B. Health Hazards Posed by Reactor Meltdown

Much of the health concern from nuclear reactors is on effects of a major meltdown. The radioactivity in a reactor core and waste pools must be constantly cooled by water, or the red-hot fuel will melt, causing a huge radioactivity release. This meltdown scenario can be caused by an accidental mechanical failure, such as at Chernobyl, or by a deliberate act of sabotage on the order of the 9/11 attacks.

Oyster Creek is perhaps more vulnerable to terrorist attack than most other reactors, for three reasons. First, its proximity to large population centers including New York City and Philadelphia may make it an unusually attractive target. Second, it is a boiling water reactor of an obsolete design, and would be less able to contain radioactivity released from its core. Third, because of its location on the ocean, it would be possible to attack the reactor by sea, in addition to air and land.
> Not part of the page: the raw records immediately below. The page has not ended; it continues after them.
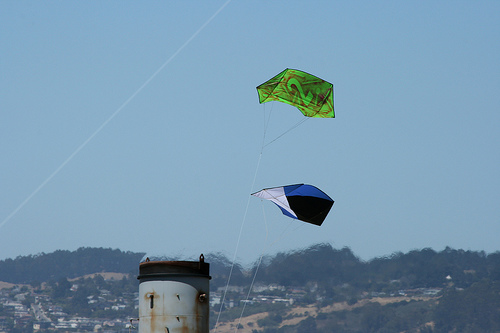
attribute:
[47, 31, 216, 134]
sky — blue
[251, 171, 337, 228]
kite — black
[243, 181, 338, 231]
kite — blue, white and black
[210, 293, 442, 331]
hill — brown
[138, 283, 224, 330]
pole — grey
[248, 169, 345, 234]
kite — white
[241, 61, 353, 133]
kite — green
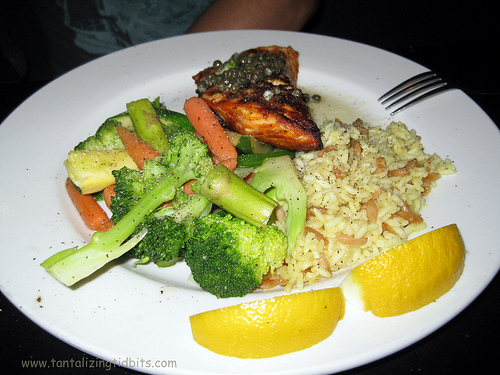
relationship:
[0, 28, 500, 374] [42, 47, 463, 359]
dish contains food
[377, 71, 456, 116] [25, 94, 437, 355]
fork on plate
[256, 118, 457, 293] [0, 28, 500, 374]
rice on dish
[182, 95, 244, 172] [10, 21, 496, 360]
carrots on plates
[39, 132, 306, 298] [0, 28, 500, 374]
vegetable on dish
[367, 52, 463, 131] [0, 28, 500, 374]
fork on dish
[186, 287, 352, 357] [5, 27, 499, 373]
lemon on dish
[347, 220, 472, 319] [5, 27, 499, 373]
lemon on dish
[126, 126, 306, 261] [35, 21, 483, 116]
vegetable on dish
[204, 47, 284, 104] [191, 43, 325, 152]
capers on salmon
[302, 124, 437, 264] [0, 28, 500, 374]
rice on dish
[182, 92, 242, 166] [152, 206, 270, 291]
baby carrots next to broccoli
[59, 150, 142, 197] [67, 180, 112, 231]
sqaush next to carrot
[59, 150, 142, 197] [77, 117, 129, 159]
sqaush next to brocccoli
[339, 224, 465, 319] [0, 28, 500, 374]
lemon on dish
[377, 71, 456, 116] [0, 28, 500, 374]
fork on dish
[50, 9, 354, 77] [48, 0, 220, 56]
person wearing shirt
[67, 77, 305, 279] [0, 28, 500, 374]
broccoli on dish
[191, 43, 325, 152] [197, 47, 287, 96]
salmon with capers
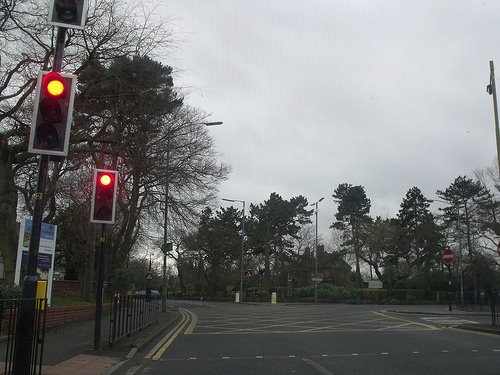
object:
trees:
[241, 189, 311, 287]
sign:
[429, 233, 465, 278]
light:
[92, 168, 116, 223]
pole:
[94, 220, 109, 350]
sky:
[0, 11, 500, 279]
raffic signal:
[24, 66, 81, 158]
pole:
[222, 197, 247, 302]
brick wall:
[0, 303, 114, 338]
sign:
[440, 249, 459, 263]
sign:
[15, 216, 58, 308]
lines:
[181, 299, 441, 333]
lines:
[186, 311, 444, 336]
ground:
[40, 294, 498, 375]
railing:
[108, 295, 165, 345]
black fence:
[0, 292, 174, 375]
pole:
[9, 156, 56, 375]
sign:
[28, 69, 78, 160]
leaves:
[236, 214, 357, 304]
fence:
[107, 289, 163, 346]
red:
[48, 77, 66, 96]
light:
[28, 73, 76, 156]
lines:
[146, 309, 208, 360]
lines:
[199, 315, 416, 331]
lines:
[300, 354, 334, 374]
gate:
[36, 287, 103, 371]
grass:
[48, 291, 107, 307]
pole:
[160, 101, 170, 311]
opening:
[128, 300, 134, 341]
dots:
[159, 358, 164, 362]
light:
[177, 120, 223, 131]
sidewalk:
[20, 296, 167, 375]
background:
[0, 0, 500, 298]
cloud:
[327, 52, 410, 102]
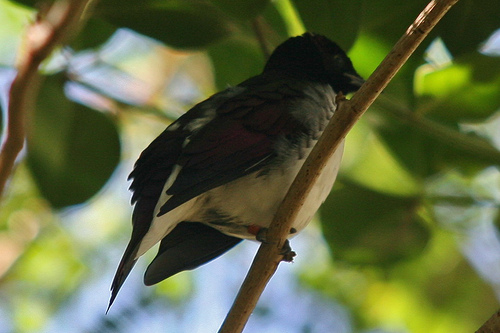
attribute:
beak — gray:
[346, 74, 362, 95]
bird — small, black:
[121, 31, 372, 295]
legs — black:
[258, 221, 303, 267]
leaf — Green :
[24, 70, 120, 210]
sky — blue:
[193, 234, 346, 331]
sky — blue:
[55, 300, 98, 328]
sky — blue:
[463, 235, 498, 258]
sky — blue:
[118, 33, 138, 49]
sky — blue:
[0, 308, 10, 329]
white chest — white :
[305, 123, 344, 203]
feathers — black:
[294, 42, 306, 59]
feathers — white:
[151, 124, 258, 211]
The State of New Jersey is very concerned about the terrorism risk, and is involved in litigation to force the U.S. Nuclear Regulatory Commission to consider the risk in its re-licensing decision.

Whether caused by accidental failure or deliberate attack, the health consequences of a major meltdown at Oyster Creek would be catastrophic, both because of the nearby population centers and the volume of radioactive material at the site. The 1986 Chernobyl experience is instructive. A variety of journal articles and other reports have documented that the Chernobyl meltdown resulted in elevated levels of cancer, birth defects, and other immune disorders, in the former Soviet Union and throughout Europe.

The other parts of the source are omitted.